Parallel lines with different cutoff SUV100s but the same slope at a g-value of −0.5, obtained from discriminant analysis crossing the boundary zone, yielded the various threshold values for achieving clinically appropriate and useful sensitivity, specificity, and accuracy, as in the following special formula from Equation 8 with the data from the current study:
Eq. 9
DISCUSSION
PET is now a well-established diagnostic tool, with visual interpretations of images dominating the diagnostic process. However, quantitative techniques, including the so-called semiquantitative SUV analyses, supplement PET. These SUV analyses take advantage of the separation in mean SUVs between 2 populations—in this study, between patients with indolent lymphomas and patients with aggressive lymphomas (Figs. 1B and 2). The impartiality of quantitative classification makes it a valuable adjunct to visual analyses.

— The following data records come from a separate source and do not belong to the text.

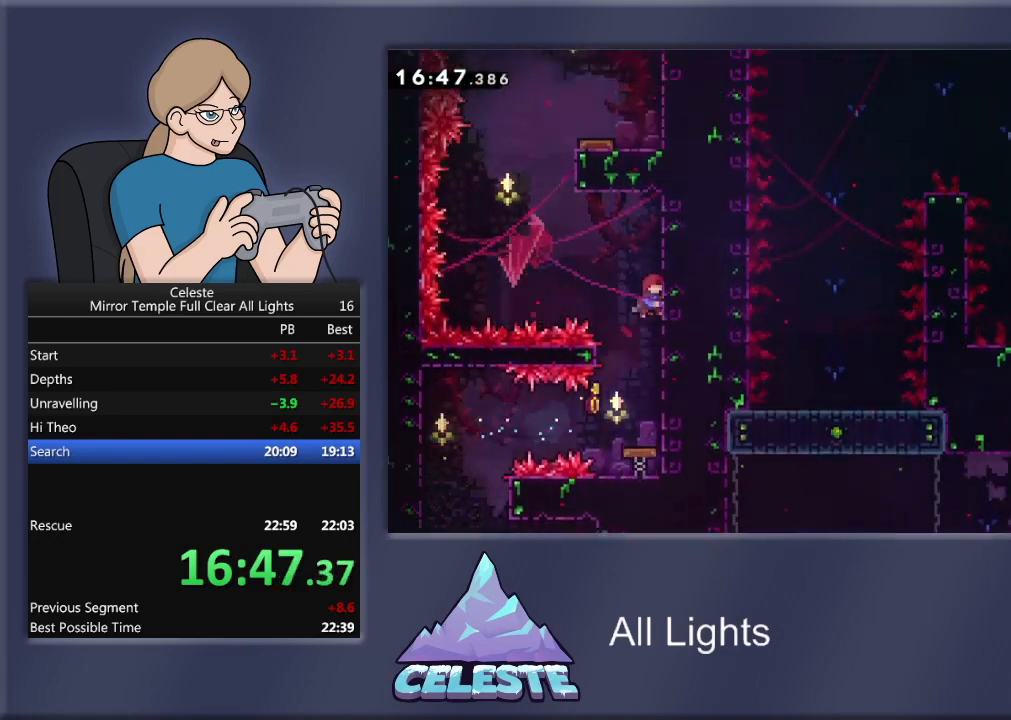
{"buttons": ["CROSS", "R1", "DPAD_LEFT"], "events": [[100, "R1", "down"], [233, "DPAD_RIGHT", "up"], [300, "DPAD_LEFT", "down"], [300, "DPAD_UP", "up"], [333, "CROSS", "down"]]}
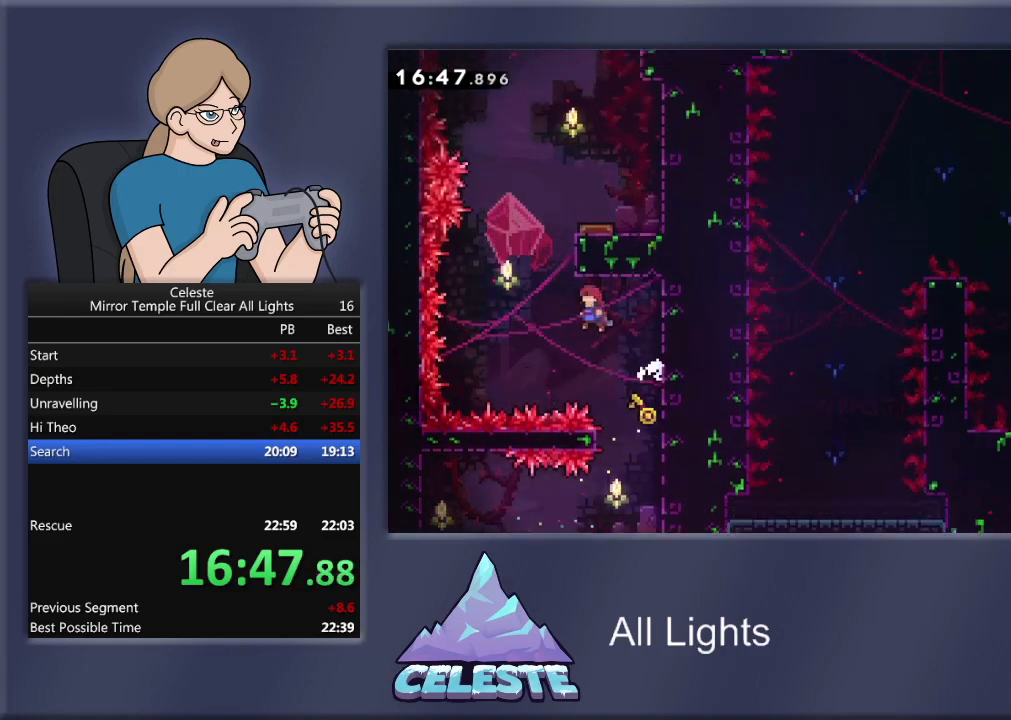
{"buttons": ["SQUARE", "R1", "DPAD_RIGHT"], "events": [[100, "DPAD_UP", "down"], [167, "CROSS", "up"], [167, "DPAD_LEFT", "up"], [267, "SQUARE", "down"], [434, "DPAD_RIGHT", "down"], [467, "DPAD_UP", "up"]]}
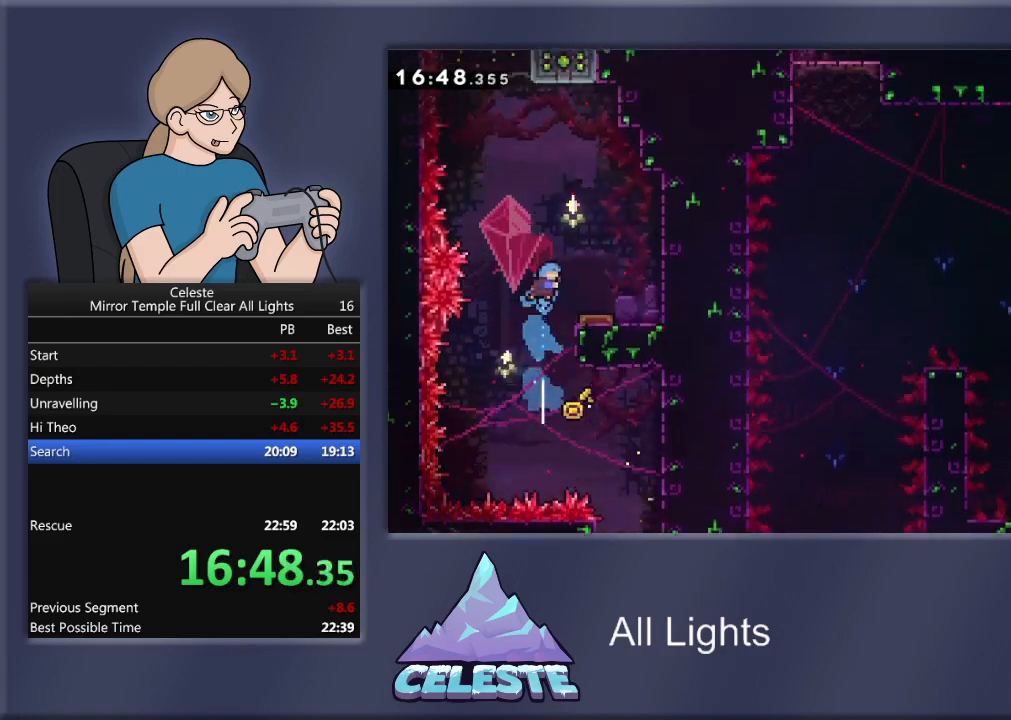
{"buttons": ["DPAD_LEFT"], "events": [[33, "SQUARE", "up"], [300, "DPAD_RIGHT", "up"], [300, "R1", "up"], [433, "DPAD_LEFT", "down"]]}
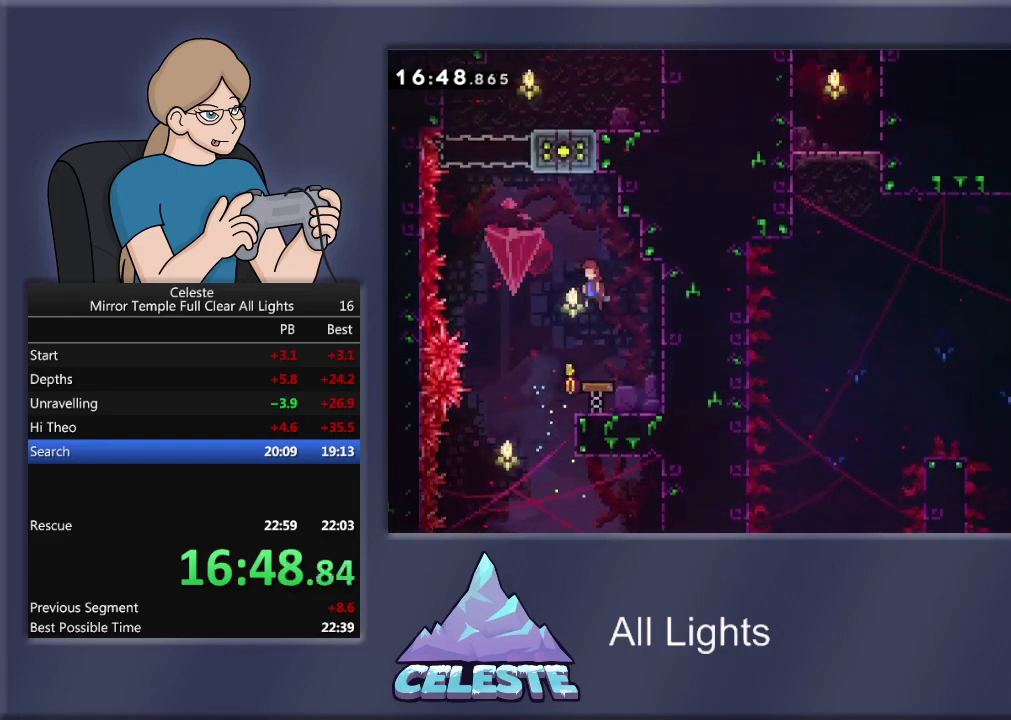
{"buttons": ["SQUARE", "R1", "DPAD_UP"], "events": [[334, "DPAD_UP", "down"], [367, "DPAD_LEFT", "up"], [367, "R1", "down"], [401, "SQUARE", "down"]]}
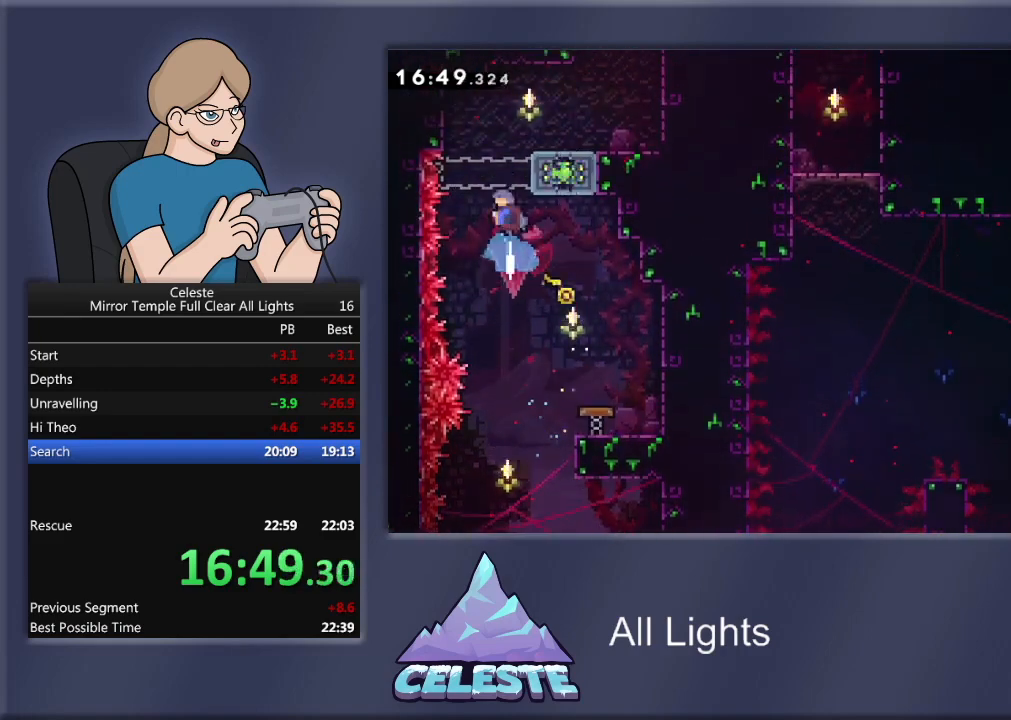
{"buttons": ["R1", "DPAD_RIGHT"], "events": [[233, "DPAD_RIGHT", "down"], [267, "SQUARE", "up"], [333, "DPAD_UP", "up"]]}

An underlying difficulty in this classification process, caused by dispersion about the means, is the presence of overlap (Figs. 1B and 2): SUVs are lower for some aggressive types than for some indolent types, leading to incorrect discrimination. Primarily responsible for these patient-to-patient variations in uptake within a disease class are cellular biologic factors, which the rate constants of Equation 1 reflect. Also partially responsible is the random distribution of [Glc] in patients. This work reduces that variability by optimally correcting all SUVs to a standard glucose level of 100 mg/dL. It is this optimal correction, with the best choice of g-value, that is proposed, in contrast to the tradition of using SUV with, usually, a g-value of 0 (no correction) or, occasionally, of −1 (a theoretic correction, which occurs only when there is no change in MRglc/G with respective to [Glc], as suggested by Equation 3).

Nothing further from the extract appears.